When I went in, the doctor told me that my reaction was rare, but real. That some women with hormonal IUDs experienced intensely heightened anxiety, irritability, and mood swings. That, in short, it wasn't me.


She removed the offending object and replaced it with the good old plain copper IUD I'd lived happily with for years. When she held the offending IUD in her hand it looked so tiny, this thing that had been controlling me. I remember thinking of The Wrath of Khan and the slimy creatures that crawled into everyone's ears and controlled their minds. She wrapped it in a paper towel and tossed it in the trash.

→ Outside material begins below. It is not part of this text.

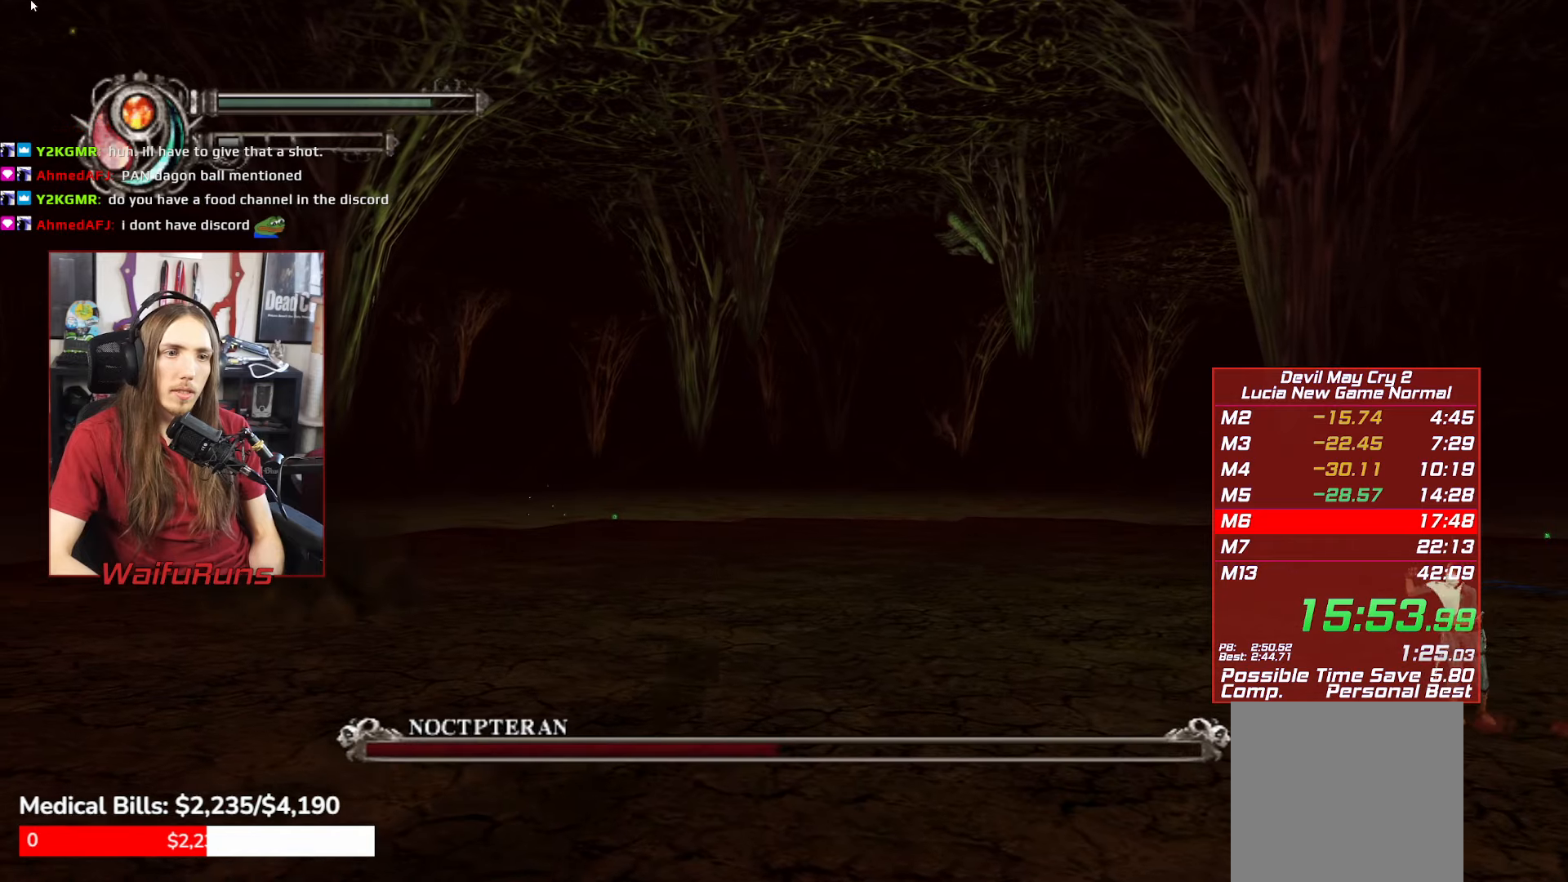
Gameplay with a controller (Xbox layout); each line is a JSON object with the inputs held at the frame after it (dt_ms = milliseconds from this image to that frame). "events" lists button and stick changes between this image and that frame as [ms after this image, input, new state], when the widget could be followed in between. Not read: L3 R3.
{"dt_ms": 500, "buttons": ["X", "R1"], "left_stick": "up-left", "right_stick": "center", "events": [[17, "X", "up"], [100, "X", "down"], [217, "X", "up"], [300, "X", "down"], [383, "X", "up"], [500, "X", "down"]]}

It only took a few weeks to feel like my regular self again. My mom still had cancer but her chemo was going well, and I could start to contextualize the disease, without the constant drum of irrational angst that had been beating in my brain for so many months.

I slowly stopped reacting to little inconveniences or misunderstandings like they were the end of the world. I went back to not much caring who my husband was with or for how long or how close he sat to them or what they talked about. (Jealousy seems like a perfectly reasonable response to a lot of situations. Maybe it's even evolutionary. I don't know, I'm not a biologist. But for me and my mind and body, it was one of the biggest signs that something was off.)

My husband noticed the change immediately because it was that stark, like someone detoxing from a drug, which is what was happening. He was glad to have his wife back in all her stoic grandeur, although he did admit that in a weird way he would miss my fits of jealous rage.


"It was sort of nice knowing you cared, you know," he teased one evening as we sat sharing a bottle of wine on our apartment balcony.

"F*ck you," I shot back. Then I laughed and sighed with relief because I could feel how much I wasn't really bothered by his comment at all. I could feel how much I felt like me again, whatever that means.